:: Data provided

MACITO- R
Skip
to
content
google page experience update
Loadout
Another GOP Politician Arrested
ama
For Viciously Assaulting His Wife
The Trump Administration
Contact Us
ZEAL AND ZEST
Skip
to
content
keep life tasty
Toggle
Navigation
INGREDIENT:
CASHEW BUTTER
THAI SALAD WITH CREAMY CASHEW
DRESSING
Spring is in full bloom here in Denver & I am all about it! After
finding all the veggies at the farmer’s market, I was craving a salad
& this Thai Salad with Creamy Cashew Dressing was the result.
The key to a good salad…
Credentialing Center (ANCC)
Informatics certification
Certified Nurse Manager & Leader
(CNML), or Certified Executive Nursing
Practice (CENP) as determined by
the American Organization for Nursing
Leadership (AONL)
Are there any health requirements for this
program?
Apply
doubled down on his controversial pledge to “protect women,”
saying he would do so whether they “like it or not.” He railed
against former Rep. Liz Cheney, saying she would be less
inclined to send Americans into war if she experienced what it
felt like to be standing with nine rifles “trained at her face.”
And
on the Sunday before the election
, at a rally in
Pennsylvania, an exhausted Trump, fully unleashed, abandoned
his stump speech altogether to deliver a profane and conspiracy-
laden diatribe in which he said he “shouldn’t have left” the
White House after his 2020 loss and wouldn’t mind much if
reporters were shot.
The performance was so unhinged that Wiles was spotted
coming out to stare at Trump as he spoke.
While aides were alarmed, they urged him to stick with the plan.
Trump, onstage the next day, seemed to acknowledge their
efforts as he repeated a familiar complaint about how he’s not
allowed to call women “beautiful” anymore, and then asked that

::::

> _What to do_
Copy down the entries exactly, leaving out no line.

> _Response_
MACITO- R
Skip
to
content
google page experience update
Loadout
Another GOP Politician Arrested
ama
For Viciously Assaulting His Wife
The Trump Administration
Contact Us
ZEAL AND ZEST
Skip
to
content
keep life tasty
Toggle
Navigation
INGREDIENT:
CASHEW BUTTER
THAI SALAD WITH CREAMY CASHEW
DRESSING
Spring is in full bloom here in Denver & I am all about it! After
finding all the veggies at the farmer’s market, I was craving a salad
& this Thai Salad with Creamy Cashew Dressing was the result.
The key to a good salad…
Credentialing Center (ANCC)
Informatics certification
Certified Nurse Manager & Leader
(CNML), or Certified Executive Nursing
Practice (CENP) as determined by
the American Organization for Nursing
Leadership (AONL)
Are there any health requirements for this
program?
Apply
doubled down on his controversial pledge to “protect women,”
saying he would do so whether they “like it or not.” He railed
against former Rep. Liz Cheney, saying she would be less
inclined to send Americans into war if she experienced what it
felt like to be standing with nine rifles “trained at her face.”
And
on the Sunday before the election
, at a rally in
Pennsylvania, an exhausted Trump, fully unleashed, abandoned
his stump speech altogether to deliver a profane and conspiracy-
laden diatribe in which he said he “shouldn’t have left” the
White House after his 2020 loss and wouldn’t mind much if
reporters were shot.
The performance was so unhinged that Wiles was spotted
coming out to stare at Trump as he spoke.
While aides were alarmed, they urged him to stick with the plan.
Trump, onstage the next day, seemed to acknowledge their
efforts as he repeated a familiar complaint about how he’s not
allowed to call women “beautiful” anymore, and then asked that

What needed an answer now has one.